I was nearly in tears. This was the biggest meeting of my career. I had five minutes to get out the door, and the tiny drive was missing.

Then I looked at my child's toy. She was galloping a horse through a field of blocks and string. Around the horse's neck was a bridle made of bright blue ribbon. At the end of the ribbon was my flash drive. I untangled the drive from the horse's neck, gave my child a hug and headed off to my meeting.

Such is the life of a homepreneur.

Sunday, August 8, 2010

Organization Will Save Your Organization

In the office, you had a small corner of the corporate world from which to ply your trade. You may have had a cubby in cubicle city or an office with a window. Either way, your space was compact, standardized, and vacuumed by the night cleaning crew. Not so at home. Unless you live in a studio apartment, you home has multiple rooms to spread out your stuff. And stuff can make a mess. Receipts, contact business cards, and paperwork all pile up quickly. Mix in your personal bills, magazines, and junk mail and you have business paper chaos. Searching through stacks of paperwork reduces productivity and can lead to errors. Organization isn’t complicated. It just requires a little extra effort and a method to sort through the madness.

Step 1: Set aside space for a filing cabinet. In today’s electronic business world much is done through e-mail, fax and phone, but paper still exists and needs to be stored. Create a file for bills, customer documents, and receipts. You may need these documents for backup if questions arise about work you have performed or bills that require payment. They also come in handy at tax time when you are searching for deductions.
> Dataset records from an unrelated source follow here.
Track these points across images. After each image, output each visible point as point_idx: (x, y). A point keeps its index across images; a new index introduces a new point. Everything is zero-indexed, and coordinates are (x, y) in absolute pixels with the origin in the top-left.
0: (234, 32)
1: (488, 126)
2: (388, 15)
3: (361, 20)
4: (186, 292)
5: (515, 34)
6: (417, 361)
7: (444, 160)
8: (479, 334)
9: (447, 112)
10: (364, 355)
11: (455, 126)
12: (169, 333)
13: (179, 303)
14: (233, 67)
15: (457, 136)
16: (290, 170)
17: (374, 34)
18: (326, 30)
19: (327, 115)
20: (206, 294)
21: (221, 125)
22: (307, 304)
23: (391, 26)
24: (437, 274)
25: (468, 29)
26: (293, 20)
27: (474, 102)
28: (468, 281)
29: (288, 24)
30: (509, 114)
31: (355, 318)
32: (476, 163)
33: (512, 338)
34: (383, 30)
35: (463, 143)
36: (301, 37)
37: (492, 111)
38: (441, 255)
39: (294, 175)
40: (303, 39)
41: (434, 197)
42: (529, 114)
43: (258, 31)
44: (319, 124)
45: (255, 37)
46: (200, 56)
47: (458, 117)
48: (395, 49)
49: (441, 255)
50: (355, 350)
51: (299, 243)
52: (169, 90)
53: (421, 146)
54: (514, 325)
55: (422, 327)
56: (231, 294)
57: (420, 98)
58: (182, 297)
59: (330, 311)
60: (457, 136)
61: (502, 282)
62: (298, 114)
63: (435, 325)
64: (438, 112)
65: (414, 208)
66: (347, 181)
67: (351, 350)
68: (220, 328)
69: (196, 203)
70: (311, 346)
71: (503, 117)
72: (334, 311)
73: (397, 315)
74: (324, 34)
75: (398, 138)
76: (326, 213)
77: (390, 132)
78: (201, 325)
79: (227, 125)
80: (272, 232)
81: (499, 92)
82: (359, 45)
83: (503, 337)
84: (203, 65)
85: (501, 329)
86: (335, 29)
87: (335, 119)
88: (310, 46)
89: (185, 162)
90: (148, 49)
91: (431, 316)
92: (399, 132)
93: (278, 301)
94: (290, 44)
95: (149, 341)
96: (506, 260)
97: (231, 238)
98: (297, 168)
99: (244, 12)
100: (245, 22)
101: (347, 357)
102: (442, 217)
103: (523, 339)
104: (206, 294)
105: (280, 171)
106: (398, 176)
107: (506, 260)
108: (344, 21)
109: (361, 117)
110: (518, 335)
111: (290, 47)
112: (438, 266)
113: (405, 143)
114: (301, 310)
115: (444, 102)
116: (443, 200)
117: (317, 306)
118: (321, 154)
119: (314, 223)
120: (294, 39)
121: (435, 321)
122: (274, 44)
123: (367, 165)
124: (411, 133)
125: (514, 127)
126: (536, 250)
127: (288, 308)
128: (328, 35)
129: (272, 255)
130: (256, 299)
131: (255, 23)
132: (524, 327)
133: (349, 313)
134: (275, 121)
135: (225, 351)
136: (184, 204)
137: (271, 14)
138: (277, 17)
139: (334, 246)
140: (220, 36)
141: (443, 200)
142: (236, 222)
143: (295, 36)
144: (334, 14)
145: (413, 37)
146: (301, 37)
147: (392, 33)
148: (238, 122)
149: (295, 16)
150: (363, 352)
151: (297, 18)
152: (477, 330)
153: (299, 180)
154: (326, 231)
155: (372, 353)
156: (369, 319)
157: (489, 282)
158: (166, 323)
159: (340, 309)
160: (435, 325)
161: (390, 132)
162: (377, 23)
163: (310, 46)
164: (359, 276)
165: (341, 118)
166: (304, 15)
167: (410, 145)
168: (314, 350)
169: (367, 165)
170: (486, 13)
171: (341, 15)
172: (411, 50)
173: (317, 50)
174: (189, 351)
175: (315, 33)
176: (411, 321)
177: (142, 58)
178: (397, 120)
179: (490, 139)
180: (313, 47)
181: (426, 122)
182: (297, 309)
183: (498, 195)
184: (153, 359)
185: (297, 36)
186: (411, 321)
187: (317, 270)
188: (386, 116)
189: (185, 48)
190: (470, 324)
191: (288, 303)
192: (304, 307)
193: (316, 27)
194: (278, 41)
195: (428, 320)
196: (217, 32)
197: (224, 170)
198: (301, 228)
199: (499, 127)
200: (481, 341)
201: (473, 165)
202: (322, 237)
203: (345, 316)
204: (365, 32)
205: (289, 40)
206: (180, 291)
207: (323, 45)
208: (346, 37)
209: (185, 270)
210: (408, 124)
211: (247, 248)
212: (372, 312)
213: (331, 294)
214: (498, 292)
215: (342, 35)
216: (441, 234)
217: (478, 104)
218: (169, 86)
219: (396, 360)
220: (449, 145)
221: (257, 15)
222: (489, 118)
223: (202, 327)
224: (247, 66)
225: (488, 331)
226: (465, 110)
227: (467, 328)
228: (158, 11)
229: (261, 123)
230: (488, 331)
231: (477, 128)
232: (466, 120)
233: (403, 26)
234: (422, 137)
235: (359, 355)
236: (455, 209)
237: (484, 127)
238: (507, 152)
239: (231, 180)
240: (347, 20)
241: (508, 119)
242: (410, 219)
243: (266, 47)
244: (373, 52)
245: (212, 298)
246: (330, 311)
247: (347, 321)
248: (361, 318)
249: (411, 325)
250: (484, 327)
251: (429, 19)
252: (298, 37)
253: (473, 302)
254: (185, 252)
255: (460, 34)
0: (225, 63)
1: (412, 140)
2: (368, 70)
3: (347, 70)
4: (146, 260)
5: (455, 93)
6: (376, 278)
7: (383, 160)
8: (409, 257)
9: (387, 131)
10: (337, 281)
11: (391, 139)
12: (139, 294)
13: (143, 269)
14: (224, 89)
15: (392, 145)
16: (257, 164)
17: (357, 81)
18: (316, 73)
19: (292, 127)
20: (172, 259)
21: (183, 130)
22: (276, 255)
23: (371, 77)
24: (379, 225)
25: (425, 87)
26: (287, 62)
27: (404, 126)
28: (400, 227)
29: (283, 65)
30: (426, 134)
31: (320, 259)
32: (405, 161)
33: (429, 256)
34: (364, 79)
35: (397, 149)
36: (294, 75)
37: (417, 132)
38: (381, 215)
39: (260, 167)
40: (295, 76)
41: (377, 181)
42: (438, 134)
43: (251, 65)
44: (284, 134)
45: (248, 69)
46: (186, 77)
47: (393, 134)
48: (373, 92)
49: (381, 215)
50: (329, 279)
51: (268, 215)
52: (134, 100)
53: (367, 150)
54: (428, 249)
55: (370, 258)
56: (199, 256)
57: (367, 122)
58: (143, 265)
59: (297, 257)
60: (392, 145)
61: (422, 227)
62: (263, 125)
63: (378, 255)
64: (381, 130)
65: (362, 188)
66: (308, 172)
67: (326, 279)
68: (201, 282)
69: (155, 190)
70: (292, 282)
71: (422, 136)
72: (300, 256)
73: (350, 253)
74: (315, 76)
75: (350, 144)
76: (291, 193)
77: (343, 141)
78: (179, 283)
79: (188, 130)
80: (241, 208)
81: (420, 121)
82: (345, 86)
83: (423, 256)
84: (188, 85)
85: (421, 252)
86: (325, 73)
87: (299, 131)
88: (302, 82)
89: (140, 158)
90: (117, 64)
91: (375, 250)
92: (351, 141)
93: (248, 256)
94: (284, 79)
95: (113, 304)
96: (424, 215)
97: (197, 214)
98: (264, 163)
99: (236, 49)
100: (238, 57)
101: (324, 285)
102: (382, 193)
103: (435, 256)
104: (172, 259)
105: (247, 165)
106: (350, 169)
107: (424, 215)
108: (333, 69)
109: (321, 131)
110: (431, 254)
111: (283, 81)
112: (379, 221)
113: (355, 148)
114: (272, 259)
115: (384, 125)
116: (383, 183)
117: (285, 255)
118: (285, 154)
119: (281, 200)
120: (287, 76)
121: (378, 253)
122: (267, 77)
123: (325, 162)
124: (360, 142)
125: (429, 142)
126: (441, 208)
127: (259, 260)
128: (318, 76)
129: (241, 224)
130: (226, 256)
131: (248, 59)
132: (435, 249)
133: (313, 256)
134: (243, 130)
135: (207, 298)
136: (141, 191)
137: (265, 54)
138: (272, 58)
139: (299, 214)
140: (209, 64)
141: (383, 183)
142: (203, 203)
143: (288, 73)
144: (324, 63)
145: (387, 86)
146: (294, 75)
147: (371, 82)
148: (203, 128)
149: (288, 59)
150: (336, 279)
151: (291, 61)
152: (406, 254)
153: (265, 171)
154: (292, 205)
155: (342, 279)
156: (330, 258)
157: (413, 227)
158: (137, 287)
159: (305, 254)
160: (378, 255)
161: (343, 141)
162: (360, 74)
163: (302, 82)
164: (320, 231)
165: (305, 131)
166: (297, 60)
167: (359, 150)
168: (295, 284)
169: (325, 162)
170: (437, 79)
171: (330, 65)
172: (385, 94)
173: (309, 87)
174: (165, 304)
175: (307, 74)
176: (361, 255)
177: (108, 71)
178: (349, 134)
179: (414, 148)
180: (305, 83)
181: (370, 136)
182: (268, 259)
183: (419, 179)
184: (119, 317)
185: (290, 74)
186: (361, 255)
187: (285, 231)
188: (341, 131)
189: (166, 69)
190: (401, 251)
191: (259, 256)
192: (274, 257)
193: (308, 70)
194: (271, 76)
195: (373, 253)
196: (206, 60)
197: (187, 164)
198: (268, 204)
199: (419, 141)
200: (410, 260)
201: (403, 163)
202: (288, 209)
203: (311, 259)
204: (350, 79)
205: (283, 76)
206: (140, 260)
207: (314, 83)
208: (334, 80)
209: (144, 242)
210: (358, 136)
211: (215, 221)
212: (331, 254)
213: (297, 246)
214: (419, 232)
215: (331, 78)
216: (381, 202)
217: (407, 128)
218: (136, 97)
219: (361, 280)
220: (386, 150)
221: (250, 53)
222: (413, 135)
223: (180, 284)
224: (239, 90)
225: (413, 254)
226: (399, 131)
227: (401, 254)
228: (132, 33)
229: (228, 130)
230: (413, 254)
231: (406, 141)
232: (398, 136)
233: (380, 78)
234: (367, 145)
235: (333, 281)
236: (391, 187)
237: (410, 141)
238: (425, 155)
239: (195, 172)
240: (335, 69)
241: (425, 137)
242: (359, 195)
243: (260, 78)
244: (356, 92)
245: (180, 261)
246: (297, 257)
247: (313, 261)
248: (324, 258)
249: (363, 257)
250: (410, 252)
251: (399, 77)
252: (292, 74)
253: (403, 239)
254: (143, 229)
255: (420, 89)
Step 2: Set up a filing system on your computer. This filing system can mirror your paper filing system if you like consistency and will be scanning in paper documents for backup. Otherwise, choose categories that make the most sense. My system includes folders for each client. Within the client folders I include invoices, client work in progress, important e-mail messages, and faxed documents. I also have folders for business receipts that I receive through e-mail.

Step 3: Organize your contact information. Losing contact information is a quick way to miss business opportunities. Contact management or spreadsheet software such as MS Excel provides a single location to store all your contact information. Contact management software has the added advantage of being able to track client conversation notes, reminders, and documents in one place.

Learn more about managing a home business in Managing Your Business the Toddler Way by Michelle Novak.

Thursday, July 29, 2010

New Twist on Old Tactics

We've all heard popular marketing calls to action.
  • For a limited Time Only!
  • Act now or miss this opportunity!
  • A once in a lifetime chance!
Maybe we've even used a few in our advertising. These phrases are designed to spur consumers to buy products quickly. But do they work or are consumers becoming wise to the ways or marketers? With a flood of ads on TV, the Internet, the radio, mobile devices and even in bathroom stalls, it is possible that consumers are learning to tune out advertising. Or maybe they just aren't getting the right message.

Audiences are increasingly segmented and generic calls to action may not yield results because they aren't the appropriate message for the intended consumer. For example, if an experienced, financially savvy car buyer is looking for a new car, she may ignore Act Now messages. She is more likely to spend time researching the pros and cons of different car models before making her decision. Messaging that provides the information this buyer is looking for is more likely to attract her attention.

Because of this change in consumer expectations, a good first step in creating messages to attract consumers is to create customer profiles. Learning consumer groups' buying habits, where they get their information, and how they make their decisions and then building messages around those profiles will yield more targeted messaging that does more than "sell" to potential buyers. It will inform and hopefully incite the consumer to action.